A very good article on Java 7 changes, listing nearly all classes for which Javadoc contains something related to Java "1.7". An even better list found in comments.

Last edited 10 years ago by Don-vip (previous) (diff)

comment:91 by simon04, 10 years ago

In 7086/josm:

see #8465 - see r7082 - fix unit test related to the UTF_8 constant

comment:92 by Don-vip, 10 years ago

In 7089/josm:

see #8465 - Use of new Java 7 zip constructors allowing to specify a charset for entries names

comment:93 by stoecker, 10 years ago

Java 7 changes are really a lot. Didn't think that could have such an impact.

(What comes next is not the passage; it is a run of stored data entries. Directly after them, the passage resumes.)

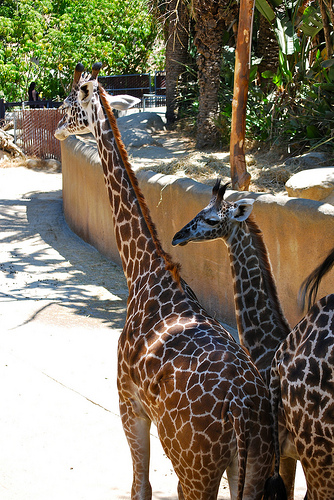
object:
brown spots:
[314, 327, 333, 369]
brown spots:
[240, 310, 271, 341]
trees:
[135, 2, 151, 47]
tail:
[262, 360, 289, 500]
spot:
[304, 356, 320, 388]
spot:
[312, 327, 333, 359]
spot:
[304, 384, 331, 423]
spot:
[289, 380, 307, 409]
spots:
[215, 385, 235, 411]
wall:
[62, 143, 76, 223]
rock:
[285, 168, 334, 202]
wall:
[201, 254, 226, 317]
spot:
[256, 290, 269, 311]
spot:
[243, 287, 259, 309]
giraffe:
[171, 177, 334, 500]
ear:
[232, 198, 252, 221]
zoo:
[0, 0, 330, 500]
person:
[28, 82, 40, 109]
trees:
[3, 1, 19, 99]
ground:
[4, 167, 44, 221]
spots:
[124, 341, 133, 365]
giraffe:
[53, 62, 273, 500]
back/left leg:
[176, 462, 223, 500]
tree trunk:
[165, 0, 189, 131]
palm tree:
[192, 0, 239, 150]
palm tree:
[252, 0, 279, 96]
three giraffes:
[53, 61, 334, 500]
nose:
[173, 230, 184, 241]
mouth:
[177, 237, 189, 247]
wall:
[95, 230, 108, 245]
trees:
[60, 0, 74, 29]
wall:
[283, 257, 301, 304]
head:
[54, 62, 103, 142]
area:
[54, 86, 75, 114]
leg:
[225, 442, 274, 499]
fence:
[15, 108, 68, 159]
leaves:
[20, 13, 29, 27]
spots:
[234, 350, 247, 362]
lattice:
[33, 114, 35, 146]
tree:
[229, 0, 256, 191]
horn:
[91, 62, 102, 79]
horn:
[73, 62, 85, 86]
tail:
[228, 399, 250, 500]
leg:
[118, 377, 152, 500]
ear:
[110, 95, 142, 111]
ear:
[78, 81, 93, 108]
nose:
[53, 126, 58, 134]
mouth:
[54, 124, 66, 141]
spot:
[143, 296, 161, 317]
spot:
[147, 340, 165, 358]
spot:
[183, 327, 201, 339]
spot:
[172, 353, 191, 371]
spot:
[156, 360, 175, 401]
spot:
[260, 333, 279, 351]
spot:
[254, 348, 275, 373]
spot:
[259, 320, 277, 334]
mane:
[245, 212, 292, 338]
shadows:
[0, 188, 131, 332]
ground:
[1, 414, 118, 498]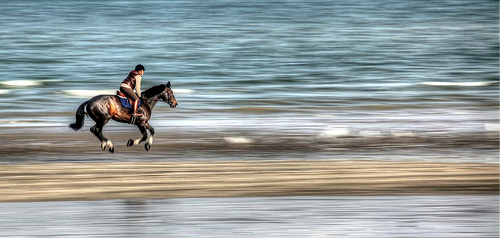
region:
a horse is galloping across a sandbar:
[65, 60, 233, 198]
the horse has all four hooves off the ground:
[92, 132, 159, 171]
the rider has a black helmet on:
[132, 60, 144, 71]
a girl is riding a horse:
[113, 63, 148, 123]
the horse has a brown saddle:
[113, 88, 146, 118]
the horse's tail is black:
[65, 95, 90, 130]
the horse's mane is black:
[140, 78, 165, 99]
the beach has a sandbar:
[2, 83, 497, 216]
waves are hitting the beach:
[2, 60, 494, 145]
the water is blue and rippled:
[5, 1, 499, 68]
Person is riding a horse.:
[82, 52, 187, 130]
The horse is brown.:
[148, 85, 185, 117]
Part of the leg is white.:
[97, 132, 153, 155]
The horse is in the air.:
[88, 131, 178, 155]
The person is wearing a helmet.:
[117, 55, 152, 74]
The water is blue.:
[184, 41, 246, 71]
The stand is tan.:
[148, 164, 197, 182]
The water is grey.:
[270, 203, 332, 224]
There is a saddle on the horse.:
[105, 93, 142, 108]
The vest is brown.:
[113, 68, 152, 92]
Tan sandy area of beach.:
[202, 144, 415, 205]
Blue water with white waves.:
[203, 95, 408, 164]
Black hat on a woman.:
[130, 59, 152, 79]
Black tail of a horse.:
[59, 85, 87, 149]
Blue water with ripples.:
[243, 19, 434, 115]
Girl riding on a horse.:
[101, 44, 173, 129]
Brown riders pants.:
[108, 85, 147, 110]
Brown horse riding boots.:
[112, 95, 149, 131]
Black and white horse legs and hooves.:
[74, 125, 172, 160]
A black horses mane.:
[142, 69, 169, 112]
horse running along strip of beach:
[51, 50, 281, 206]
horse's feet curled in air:
[87, 116, 167, 166]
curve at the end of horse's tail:
[55, 65, 195, 165]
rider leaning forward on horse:
[95, 50, 190, 170]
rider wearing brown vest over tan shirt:
[105, 55, 150, 105]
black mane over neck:
[125, 50, 185, 110]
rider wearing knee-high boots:
[110, 85, 150, 120]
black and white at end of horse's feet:
[80, 120, 170, 160]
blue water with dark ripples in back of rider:
[85, 30, 285, 90]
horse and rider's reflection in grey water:
[105, 191, 215, 231]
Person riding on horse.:
[48, 24, 203, 204]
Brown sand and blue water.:
[184, 155, 469, 230]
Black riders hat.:
[124, 44, 159, 76]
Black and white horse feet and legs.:
[81, 123, 166, 166]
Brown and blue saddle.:
[102, 90, 144, 112]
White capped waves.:
[179, 107, 386, 177]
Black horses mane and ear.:
[143, 68, 187, 132]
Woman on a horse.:
[105, 49, 162, 127]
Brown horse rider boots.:
[115, 97, 149, 131]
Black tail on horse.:
[51, 87, 101, 159]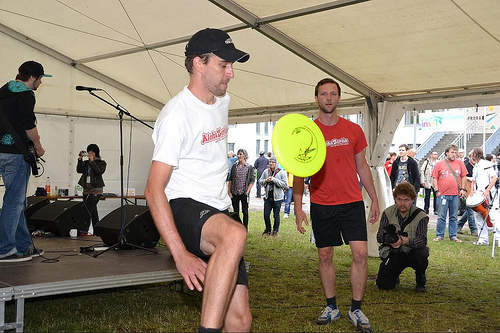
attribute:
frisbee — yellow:
[268, 111, 341, 173]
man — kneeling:
[295, 70, 378, 326]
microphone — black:
[65, 73, 141, 156]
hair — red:
[304, 70, 341, 96]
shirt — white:
[141, 77, 252, 219]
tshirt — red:
[287, 113, 380, 221]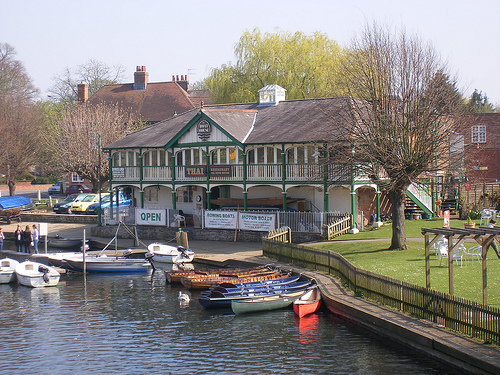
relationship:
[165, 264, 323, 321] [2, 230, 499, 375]
boats tied to wall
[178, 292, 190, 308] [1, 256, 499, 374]
bird in water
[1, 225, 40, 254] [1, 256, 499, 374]
people near water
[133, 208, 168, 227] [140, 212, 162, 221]
sign with letters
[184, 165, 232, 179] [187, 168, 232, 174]
sign with yellow letters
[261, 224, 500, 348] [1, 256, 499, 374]
fence near water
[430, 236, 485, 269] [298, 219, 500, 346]
chairs on lawn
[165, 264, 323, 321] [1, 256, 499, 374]
boats in water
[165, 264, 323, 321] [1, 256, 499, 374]
boats on water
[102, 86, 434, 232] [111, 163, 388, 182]
building with balcony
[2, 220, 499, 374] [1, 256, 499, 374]
sidewalk near water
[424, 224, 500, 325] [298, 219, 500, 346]
gazebo in park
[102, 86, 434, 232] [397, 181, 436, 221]
building has stairs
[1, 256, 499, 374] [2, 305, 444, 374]
water has ripples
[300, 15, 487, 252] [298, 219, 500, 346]
tree in park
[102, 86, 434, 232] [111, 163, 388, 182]
building has balcony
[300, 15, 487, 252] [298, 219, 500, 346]
tree on lawn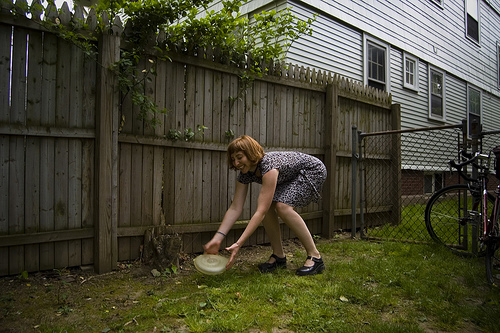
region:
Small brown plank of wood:
[5, 243, 30, 282]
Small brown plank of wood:
[17, 242, 49, 264]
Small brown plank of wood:
[46, 240, 83, 275]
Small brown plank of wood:
[81, 229, 102, 273]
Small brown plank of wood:
[115, 233, 140, 260]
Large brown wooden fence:
[5, 1, 407, 253]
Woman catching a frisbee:
[172, 100, 342, 285]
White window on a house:
[359, 33, 390, 99]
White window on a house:
[397, 43, 421, 98]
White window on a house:
[424, 58, 451, 126]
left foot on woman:
[287, 251, 335, 274]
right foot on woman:
[262, 247, 288, 271]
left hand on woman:
[221, 246, 245, 261]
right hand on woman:
[201, 239, 227, 258]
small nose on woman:
[229, 157, 244, 168]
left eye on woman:
[238, 147, 243, 157]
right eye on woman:
[229, 152, 234, 162]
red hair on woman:
[239, 137, 272, 169]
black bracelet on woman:
[204, 224, 234, 241]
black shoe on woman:
[300, 253, 327, 283]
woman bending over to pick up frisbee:
[196, 133, 334, 278]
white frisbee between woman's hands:
[193, 248, 231, 277]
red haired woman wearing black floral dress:
[190, 128, 340, 285]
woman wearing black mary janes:
[193, 132, 337, 284]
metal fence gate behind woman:
[343, 101, 498, 246]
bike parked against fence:
[411, 126, 497, 267]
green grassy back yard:
[8, 213, 488, 324]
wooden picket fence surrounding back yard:
[4, 2, 407, 260]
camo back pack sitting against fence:
[142, 220, 189, 278]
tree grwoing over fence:
[70, 0, 323, 132]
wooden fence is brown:
[0, 0, 404, 277]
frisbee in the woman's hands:
[192, 253, 229, 272]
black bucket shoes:
[257, 252, 323, 274]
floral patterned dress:
[235, 150, 325, 205]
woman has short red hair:
[224, 135, 263, 170]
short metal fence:
[352, 124, 499, 246]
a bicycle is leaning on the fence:
[425, 145, 499, 255]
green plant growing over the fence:
[37, 0, 300, 131]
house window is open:
[358, 38, 388, 94]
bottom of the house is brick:
[393, 168, 476, 200]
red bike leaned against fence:
[425, 138, 495, 260]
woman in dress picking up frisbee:
[192, 135, 324, 280]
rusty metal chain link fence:
[349, 126, 476, 248]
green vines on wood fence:
[115, 30, 173, 137]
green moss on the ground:
[128, 296, 186, 326]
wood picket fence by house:
[334, 75, 399, 229]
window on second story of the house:
[464, 0, 479, 45]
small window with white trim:
[404, 54, 419, 91]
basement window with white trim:
[419, 169, 445, 195]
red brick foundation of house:
[399, 171, 421, 208]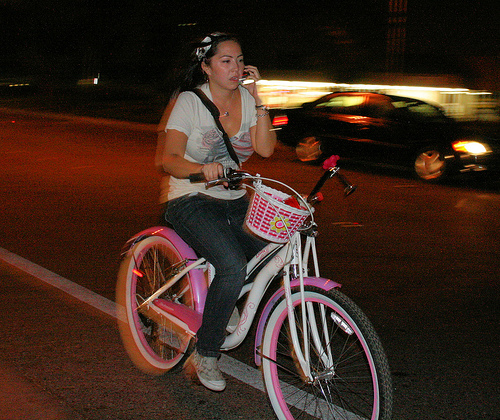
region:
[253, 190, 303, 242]
basket on the bike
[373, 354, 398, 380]
front tire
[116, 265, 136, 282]
the back tire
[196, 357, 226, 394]
the womens shoe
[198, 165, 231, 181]
women holding handle bar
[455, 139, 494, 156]
headlight on the car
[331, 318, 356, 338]
reflector on the tire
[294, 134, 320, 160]
back tire on the car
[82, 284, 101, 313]
white line on the street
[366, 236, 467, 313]
the street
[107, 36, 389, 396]
a woman riding a pink bike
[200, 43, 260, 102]
a woman using a cell phone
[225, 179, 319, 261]
a basket attached to a bike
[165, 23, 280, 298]
a woman using a cell phone while riding a bike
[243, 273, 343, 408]
a pink fender on a bike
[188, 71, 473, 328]
a car on the road next to a bike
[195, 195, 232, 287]
a woman wearing jeans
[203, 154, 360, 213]
handle bars on a bike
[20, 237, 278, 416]
a white line painted on a roadway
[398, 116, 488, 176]
a car with the headlights on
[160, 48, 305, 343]
woman on pink bike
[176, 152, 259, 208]
right hand on woman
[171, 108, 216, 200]
right arm on woman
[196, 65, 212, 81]
right ear on woman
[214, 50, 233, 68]
right eye on woman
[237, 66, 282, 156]
left arm on woman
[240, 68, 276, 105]
left hand on woman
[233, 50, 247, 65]
left eye on woman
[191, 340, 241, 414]
right foot on woman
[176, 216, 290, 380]
right leg on woman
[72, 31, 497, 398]
a woman ridng a bike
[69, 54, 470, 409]
a woman riding a bike on the road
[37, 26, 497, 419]
a woman riding a bike on the street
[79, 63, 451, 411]
a woman riding a bike at night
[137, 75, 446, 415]
a woman on a pink bike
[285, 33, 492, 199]
a vehicle on the road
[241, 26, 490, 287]
a vehcle on the street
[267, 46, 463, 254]
a black car on the road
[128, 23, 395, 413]
Woman in a bicycle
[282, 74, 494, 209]
Car on the pavement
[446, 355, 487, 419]
PArt of the road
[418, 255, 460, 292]
PArt of the road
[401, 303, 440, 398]
PArt of the road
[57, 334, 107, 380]
PArt of the road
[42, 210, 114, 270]
PArt of the road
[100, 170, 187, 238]
PArt of the road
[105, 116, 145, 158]
PArt of the road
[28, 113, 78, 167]
PArt of the road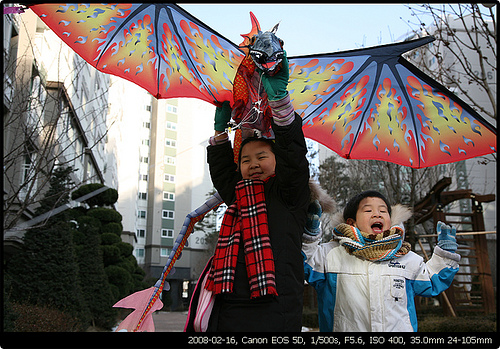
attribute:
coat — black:
[204, 112, 307, 328]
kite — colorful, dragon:
[20, 0, 497, 164]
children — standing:
[186, 117, 471, 335]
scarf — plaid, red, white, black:
[199, 175, 284, 301]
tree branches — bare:
[410, 10, 500, 100]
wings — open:
[126, 16, 412, 168]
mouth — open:
[374, 224, 384, 230]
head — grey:
[241, 25, 288, 70]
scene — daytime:
[38, 40, 480, 251]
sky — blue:
[303, 4, 396, 39]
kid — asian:
[320, 175, 416, 325]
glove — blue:
[434, 220, 462, 249]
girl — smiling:
[201, 122, 317, 334]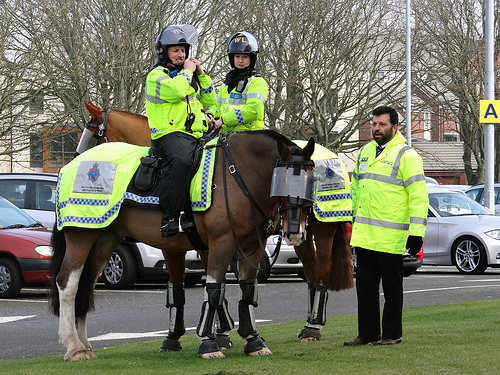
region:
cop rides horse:
[145, 19, 213, 237]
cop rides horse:
[220, 28, 269, 135]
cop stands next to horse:
[345, 106, 427, 346]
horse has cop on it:
[48, 127, 318, 360]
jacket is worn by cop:
[346, 132, 429, 257]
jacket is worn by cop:
[145, 62, 213, 139]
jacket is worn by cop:
[213, 73, 267, 131]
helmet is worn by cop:
[223, 27, 255, 71]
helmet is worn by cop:
[155, 23, 196, 66]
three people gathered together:
[83, 22, 454, 329]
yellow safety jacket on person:
[338, 130, 423, 245]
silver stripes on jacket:
[378, 150, 428, 194]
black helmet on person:
[226, 28, 261, 54]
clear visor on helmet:
[173, 28, 200, 43]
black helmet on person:
[146, 22, 191, 60]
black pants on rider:
[138, 127, 197, 219]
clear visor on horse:
[256, 161, 318, 209]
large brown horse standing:
[33, 133, 319, 362]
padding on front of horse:
[190, 276, 274, 357]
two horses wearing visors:
[41, 97, 355, 367]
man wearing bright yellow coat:
[341, 105, 433, 350]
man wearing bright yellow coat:
[142, 20, 215, 237]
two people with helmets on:
[142, 20, 269, 131]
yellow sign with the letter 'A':
[476, 97, 498, 130]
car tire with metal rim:
[450, 232, 487, 277]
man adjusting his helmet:
[141, 21, 218, 143]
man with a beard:
[363, 102, 404, 157]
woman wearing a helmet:
[214, 30, 271, 132]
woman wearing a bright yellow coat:
[220, 29, 270, 129]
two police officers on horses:
[44, 24, 351, 359]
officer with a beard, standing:
[349, 104, 428, 346]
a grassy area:
[1, 297, 496, 372]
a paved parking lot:
[1, 269, 495, 353]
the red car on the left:
[1, 197, 56, 298]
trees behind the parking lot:
[0, 2, 498, 178]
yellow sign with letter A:
[477, 98, 498, 122]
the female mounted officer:
[213, 28, 270, 129]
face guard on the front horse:
[270, 168, 314, 202]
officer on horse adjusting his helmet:
[150, 24, 219, 234]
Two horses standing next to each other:
[41, 93, 360, 369]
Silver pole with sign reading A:
[464, 4, 498, 217]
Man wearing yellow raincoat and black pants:
[338, 103, 434, 347]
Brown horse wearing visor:
[35, 127, 318, 362]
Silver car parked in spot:
[361, 184, 498, 272]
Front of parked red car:
[0, 193, 72, 300]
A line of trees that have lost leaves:
[1, 0, 498, 184]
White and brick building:
[288, 31, 498, 183]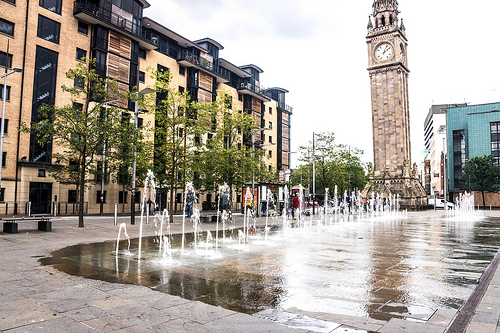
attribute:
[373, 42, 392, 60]
clock — black, white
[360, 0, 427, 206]
tower — tan, clock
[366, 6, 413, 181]
clock tower — tan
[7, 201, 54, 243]
bench — small, cement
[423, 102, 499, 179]
building — tall, blue, apartment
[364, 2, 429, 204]
clock tower — large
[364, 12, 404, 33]
spires — ornated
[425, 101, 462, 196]
building — white and grey, tall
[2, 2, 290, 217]
building — tan, brown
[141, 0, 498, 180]
clouds — dark grey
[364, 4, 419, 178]
clock tower — tall, brown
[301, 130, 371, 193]
trees — green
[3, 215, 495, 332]
ground — wet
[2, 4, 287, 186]
building — large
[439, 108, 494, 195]
building — aqua-colored, distant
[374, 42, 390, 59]
clock — round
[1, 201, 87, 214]
fence — black, wrought, iron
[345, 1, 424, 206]
tower — tan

With all these changes I wonder that we don't get major bug reports :-)

comment:94 by bastiK, 10 years ago

This transition went very smoothly, good timing for the warnings and the final switch!

The changes have a bigger impact than I expected, e.g. in #10045 a very nasty bug just vanished after switching to the new File IO.